(Required work):
**A.** Translate this sentence from the Ruwin Peiris profile below into Spanish: "A left-handed batsman, Peiris has made over 6000 runs in Sri Lankan domestic cricket with 10 hundreds."
**B.** Reproduce a stretch of the Ruwin Peiris profile below word for word, beginning at the words "A left-handed batsman, Peiris" and stopping after the words "Moors Sports Club.".

(Text excerpt):
Ruwin Peiris

Cricket information
- Batting: Left-handed
- Bowling: Slow left-arm orthodox

Career statistics
| Competition | First-class | List A |
| Matches | 129 | 72 |
| Runs scored | 6,606 | 1,948 |
| Batting average | 33.70 | 30.43 |
| 100s/50s | 10/35 | 2/11 |
| Top score | 139 | 115* |
| Balls bowled | 1,142 | 381 |
| Wickets | 23 | 11 |
| Bowling average | 24.52 | 19.18 |
| 5 wickets in innings | 0 | 0 |
| 10 wickets in match | 0 | 0 |
| Best bowling | 4/33 | 3/12 |
| Catches/stumpings | 112/– | 20/– |
- Source: CricketArchive, 10 October 2022

= Ruwin Peiris =

Sri Lankan cricketer (born 1970)

Gorakanage Ruwin Prasantha Peiris (born 9 August 1970) is a Sri Lankan first-class cricketer who plays in the Premier Trophy.

A left-handed batsman, Peiris has made over 6000 runs in Sri Lankan domestic cricket with 10 hundreds. He played with Tamil Union Cricket and Athletic Club from 1992 to 2001/02 before joining Moors Sports Club.

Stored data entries
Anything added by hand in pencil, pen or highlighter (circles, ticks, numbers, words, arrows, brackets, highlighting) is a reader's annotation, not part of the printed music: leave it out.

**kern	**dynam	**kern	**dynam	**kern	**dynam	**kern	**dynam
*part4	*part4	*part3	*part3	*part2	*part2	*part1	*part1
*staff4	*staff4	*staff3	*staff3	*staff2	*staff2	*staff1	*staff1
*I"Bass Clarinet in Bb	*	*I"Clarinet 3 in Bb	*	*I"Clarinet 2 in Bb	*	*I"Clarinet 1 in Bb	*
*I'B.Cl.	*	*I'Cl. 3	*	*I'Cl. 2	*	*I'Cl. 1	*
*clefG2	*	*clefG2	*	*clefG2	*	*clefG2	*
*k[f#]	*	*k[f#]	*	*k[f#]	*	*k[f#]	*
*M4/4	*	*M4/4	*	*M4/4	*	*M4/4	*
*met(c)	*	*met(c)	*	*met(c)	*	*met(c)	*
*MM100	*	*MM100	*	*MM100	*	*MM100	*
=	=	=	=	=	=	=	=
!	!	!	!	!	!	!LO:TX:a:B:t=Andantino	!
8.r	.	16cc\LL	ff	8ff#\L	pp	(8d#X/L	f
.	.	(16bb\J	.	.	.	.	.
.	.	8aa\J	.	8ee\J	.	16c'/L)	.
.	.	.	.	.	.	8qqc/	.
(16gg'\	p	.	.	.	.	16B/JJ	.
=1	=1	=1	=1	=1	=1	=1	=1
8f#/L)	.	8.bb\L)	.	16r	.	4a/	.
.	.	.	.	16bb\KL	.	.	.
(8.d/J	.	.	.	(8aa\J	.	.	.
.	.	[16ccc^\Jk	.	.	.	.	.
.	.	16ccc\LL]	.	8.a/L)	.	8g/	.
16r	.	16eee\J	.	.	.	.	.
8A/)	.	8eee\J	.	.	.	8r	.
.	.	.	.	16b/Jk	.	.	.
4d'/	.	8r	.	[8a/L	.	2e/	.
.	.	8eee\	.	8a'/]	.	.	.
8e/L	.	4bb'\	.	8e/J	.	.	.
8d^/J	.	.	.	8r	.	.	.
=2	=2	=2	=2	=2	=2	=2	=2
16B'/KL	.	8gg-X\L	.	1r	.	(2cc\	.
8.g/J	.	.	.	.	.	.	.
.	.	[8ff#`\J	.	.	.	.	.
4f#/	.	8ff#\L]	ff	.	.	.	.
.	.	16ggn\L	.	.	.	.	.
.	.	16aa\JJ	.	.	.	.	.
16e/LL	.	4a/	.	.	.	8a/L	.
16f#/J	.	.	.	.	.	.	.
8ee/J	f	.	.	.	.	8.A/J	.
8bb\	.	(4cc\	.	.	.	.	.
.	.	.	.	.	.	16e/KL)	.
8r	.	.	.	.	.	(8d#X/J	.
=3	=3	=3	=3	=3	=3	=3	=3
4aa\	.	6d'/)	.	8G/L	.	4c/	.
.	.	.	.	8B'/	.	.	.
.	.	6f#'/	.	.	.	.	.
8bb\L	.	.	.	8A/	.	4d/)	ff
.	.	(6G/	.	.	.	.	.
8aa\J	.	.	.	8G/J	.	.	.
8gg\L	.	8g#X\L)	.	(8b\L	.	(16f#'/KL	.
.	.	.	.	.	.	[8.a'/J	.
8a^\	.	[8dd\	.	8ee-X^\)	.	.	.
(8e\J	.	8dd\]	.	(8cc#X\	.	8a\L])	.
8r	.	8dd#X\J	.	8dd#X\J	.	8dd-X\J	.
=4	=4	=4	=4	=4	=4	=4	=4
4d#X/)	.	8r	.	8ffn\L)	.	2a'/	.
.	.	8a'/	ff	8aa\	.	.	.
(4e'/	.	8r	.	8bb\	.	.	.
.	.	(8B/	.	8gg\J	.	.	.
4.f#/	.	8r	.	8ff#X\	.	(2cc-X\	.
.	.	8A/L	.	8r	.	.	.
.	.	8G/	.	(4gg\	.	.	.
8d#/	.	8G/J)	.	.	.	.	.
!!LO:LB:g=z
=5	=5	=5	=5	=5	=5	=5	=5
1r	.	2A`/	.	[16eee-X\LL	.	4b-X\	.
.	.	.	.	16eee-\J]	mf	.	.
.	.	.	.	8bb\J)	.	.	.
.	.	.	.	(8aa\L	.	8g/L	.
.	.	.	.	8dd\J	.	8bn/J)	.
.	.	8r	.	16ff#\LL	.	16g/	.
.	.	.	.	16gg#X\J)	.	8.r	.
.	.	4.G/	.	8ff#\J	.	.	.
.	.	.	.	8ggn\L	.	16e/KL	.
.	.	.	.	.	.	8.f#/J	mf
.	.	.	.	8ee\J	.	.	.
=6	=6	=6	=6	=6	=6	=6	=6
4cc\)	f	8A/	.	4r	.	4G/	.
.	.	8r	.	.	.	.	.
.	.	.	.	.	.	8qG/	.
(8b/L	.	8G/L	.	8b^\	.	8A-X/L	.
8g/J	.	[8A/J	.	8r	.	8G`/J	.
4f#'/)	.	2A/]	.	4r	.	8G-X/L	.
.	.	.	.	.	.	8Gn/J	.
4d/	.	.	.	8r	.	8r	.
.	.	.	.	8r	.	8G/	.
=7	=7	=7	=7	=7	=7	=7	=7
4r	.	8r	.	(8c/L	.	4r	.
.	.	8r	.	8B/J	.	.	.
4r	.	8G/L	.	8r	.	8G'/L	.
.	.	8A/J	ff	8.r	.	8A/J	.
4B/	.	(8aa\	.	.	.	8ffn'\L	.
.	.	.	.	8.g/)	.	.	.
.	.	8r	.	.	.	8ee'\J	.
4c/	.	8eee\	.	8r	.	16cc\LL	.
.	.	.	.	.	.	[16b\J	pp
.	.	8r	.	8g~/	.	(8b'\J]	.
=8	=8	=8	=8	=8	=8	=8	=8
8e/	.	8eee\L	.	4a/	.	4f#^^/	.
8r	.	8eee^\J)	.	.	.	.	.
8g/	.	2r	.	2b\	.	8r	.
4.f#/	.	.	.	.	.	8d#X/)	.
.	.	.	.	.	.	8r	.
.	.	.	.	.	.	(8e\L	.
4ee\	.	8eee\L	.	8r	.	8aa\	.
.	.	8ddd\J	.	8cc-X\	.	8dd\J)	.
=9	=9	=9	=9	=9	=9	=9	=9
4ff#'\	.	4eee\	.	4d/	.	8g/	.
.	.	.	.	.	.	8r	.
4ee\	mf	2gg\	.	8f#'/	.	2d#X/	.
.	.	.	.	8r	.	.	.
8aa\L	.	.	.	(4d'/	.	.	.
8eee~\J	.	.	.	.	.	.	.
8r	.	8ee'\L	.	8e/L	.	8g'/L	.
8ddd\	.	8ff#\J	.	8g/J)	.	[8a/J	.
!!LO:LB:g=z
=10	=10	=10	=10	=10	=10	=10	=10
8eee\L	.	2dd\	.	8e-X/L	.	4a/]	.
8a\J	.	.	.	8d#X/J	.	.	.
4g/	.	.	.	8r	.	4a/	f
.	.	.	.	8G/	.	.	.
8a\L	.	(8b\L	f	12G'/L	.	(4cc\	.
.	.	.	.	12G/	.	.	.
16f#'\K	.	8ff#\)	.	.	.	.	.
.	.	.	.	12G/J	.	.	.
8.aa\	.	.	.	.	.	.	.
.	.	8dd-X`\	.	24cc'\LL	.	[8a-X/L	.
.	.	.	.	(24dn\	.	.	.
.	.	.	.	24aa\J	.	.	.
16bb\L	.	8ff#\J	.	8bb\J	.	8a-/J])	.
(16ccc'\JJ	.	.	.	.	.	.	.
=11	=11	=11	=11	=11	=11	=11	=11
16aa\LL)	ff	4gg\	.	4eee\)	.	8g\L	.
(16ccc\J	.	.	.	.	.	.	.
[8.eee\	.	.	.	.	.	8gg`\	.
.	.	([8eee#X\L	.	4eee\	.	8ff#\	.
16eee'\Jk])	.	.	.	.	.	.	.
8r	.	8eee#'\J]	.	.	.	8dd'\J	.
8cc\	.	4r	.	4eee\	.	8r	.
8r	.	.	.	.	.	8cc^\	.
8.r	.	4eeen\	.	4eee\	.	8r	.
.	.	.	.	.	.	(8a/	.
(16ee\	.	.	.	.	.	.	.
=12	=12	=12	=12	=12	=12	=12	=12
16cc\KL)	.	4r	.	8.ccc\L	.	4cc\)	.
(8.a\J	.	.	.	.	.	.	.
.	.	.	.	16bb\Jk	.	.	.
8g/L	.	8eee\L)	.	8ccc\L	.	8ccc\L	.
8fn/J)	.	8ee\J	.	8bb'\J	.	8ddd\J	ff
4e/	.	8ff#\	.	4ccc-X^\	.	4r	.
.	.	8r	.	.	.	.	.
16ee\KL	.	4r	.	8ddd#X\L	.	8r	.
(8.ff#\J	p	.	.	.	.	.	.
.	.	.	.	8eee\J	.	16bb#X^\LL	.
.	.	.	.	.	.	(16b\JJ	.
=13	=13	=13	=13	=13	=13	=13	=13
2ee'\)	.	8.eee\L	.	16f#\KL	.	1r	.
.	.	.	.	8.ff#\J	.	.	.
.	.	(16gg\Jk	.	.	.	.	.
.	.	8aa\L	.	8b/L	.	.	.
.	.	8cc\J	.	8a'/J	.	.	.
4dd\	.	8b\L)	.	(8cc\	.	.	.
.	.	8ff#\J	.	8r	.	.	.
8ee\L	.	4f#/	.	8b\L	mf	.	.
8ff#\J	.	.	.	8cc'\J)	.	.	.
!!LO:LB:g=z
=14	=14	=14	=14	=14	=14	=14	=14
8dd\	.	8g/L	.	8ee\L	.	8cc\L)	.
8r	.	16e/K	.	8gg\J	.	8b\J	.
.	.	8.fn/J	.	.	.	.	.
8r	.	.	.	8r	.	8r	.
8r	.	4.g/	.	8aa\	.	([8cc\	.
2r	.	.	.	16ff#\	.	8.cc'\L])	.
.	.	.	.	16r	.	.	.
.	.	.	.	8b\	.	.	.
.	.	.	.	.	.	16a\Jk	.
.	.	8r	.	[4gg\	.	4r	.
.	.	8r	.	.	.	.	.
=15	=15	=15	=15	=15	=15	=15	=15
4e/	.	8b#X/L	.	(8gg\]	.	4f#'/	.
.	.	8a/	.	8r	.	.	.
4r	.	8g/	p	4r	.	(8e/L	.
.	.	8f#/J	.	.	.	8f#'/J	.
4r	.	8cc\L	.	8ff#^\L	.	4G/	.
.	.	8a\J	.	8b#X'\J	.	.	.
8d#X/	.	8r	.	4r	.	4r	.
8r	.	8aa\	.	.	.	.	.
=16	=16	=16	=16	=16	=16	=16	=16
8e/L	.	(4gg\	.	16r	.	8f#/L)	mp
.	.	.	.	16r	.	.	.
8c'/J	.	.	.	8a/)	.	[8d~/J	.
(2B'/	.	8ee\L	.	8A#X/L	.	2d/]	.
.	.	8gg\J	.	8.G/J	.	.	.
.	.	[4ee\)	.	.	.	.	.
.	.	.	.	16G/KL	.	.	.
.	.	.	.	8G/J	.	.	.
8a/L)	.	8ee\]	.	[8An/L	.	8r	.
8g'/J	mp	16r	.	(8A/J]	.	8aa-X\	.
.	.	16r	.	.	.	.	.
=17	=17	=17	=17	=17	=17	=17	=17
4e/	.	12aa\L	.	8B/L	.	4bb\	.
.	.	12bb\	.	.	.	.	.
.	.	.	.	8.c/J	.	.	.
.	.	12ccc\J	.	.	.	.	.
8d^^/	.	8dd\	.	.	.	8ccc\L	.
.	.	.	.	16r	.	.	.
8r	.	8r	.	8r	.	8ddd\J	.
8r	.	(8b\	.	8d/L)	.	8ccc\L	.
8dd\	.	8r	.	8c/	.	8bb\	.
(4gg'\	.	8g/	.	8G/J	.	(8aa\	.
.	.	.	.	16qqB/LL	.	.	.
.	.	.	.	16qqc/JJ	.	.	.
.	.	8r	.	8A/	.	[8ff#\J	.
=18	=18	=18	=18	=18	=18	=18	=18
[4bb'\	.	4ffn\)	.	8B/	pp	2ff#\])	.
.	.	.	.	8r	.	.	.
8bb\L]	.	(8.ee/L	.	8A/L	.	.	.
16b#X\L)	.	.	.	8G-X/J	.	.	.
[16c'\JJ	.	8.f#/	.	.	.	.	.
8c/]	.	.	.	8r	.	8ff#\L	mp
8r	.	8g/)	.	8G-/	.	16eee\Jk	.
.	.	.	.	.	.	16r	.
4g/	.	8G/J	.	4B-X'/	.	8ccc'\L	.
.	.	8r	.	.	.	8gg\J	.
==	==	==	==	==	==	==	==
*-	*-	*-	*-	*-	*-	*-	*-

(Solved tasks):
**A.** Bateador zurdo, Peiris ha anotado más de 6000 carreras en el críquet nacional de Sri Lanka, con 10 centurias.

**B.**
A left-handed batsman, Peiris has made over 6000 runs in Sri Lankan domestic cricket with 10 hundreds. He played with Tamil Union Cricket and Athletic Club from 1992 to 2001/02 before joining Moors Sports Club.